Ekonom senior Institute for Development of Economics and Finance (Indef), Aviliani, melihat net interest margin (NIM) perbankan pada 2020 akan turun cukup signifikan, terutama bagi bank buku 3.

"Sampai Maret so far masih bagus artinya Covid-19 ini baru ramai di Indonesia pada 20 Maret ke atas, tetapi itu belum terlihat dan kemarin bank mengangkat kinerjanya masih bagus," ujar ekonom senior Institute for Development of Economics and Finance (Indef), Aviliani, dalam video conference di Jakarta, Jumat (10/4).

Namun, dia memperingatkan akibat pandemi kinerja perbankan berpotensi turun hingga setahun ke dapan, salah satunya disebabkan permintaan sektor riil tertekan. Bahkan, menurut penyataan asosiasi pengusaha, mereka hanya mampu bertahan selama tiga bulan ke depan, mengingat produksi saat ini terkendala kelangkaan bahan baku.

Tentukan Restrukturisasi

Meski demikian, dia menilai bank dapat menimbang debitur yang layak atau tidak layak untuk menerima program restrukturisasi kredit. "Jadi tidak akan otomatis. Karena belum tentu semua orang punya pinjaman boleh melakukan restrukturisasi karena tetap ada syarat, yaitu kena dampak Covid-19," jelasnya.

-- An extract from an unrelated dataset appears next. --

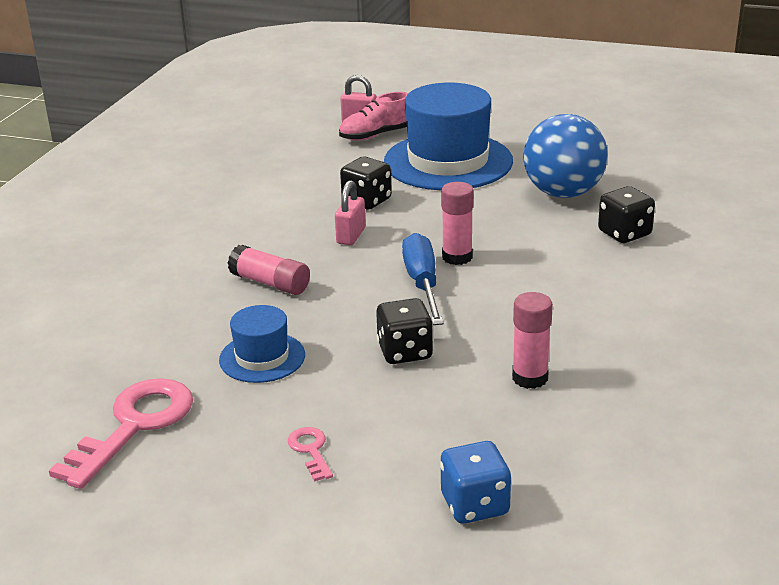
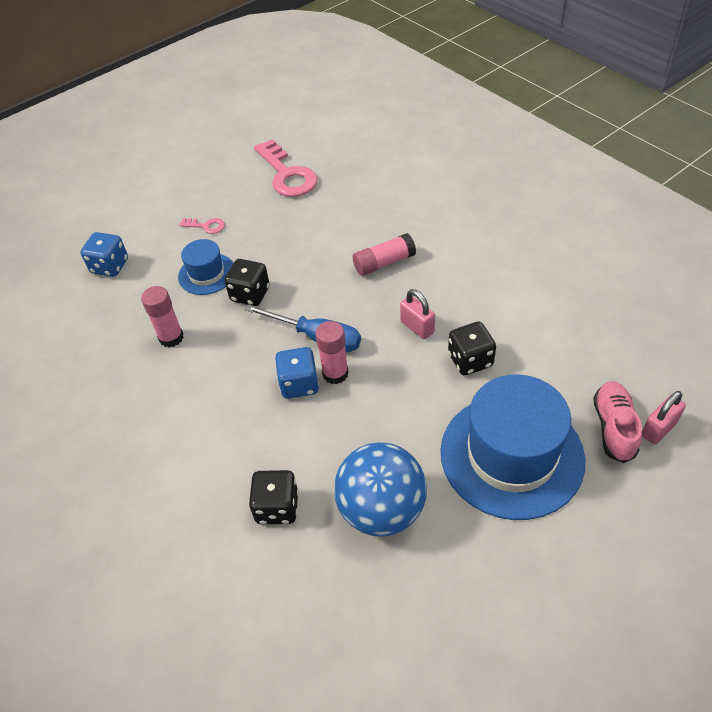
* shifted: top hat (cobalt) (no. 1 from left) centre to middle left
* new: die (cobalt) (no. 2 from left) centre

Seperti diketahui, Otoritas Jasa Keuangan (OJK) mendorong perbankan merestrukturisasi kredit debitur yang usahanya terdampak Covid-19. Kebijakan stimulus perekonomian nasional tersebut tertuang dalam Peraturan OJK No 11/POJK.03/2020 yang mengatur tentang penilaian dan peningkatan kualitas kredit.

Debitur yang berhak mendapatkan restukturisasi merupakan debitur (pelaku UMKM) yang terdampak penyebaran virus korona, baik secara langsung maupun tidak langsung pada sektor ekonomi pariwisata, transportasi, perhotelan, perdagangan, pengolahan, pertanian, dan pertambangan.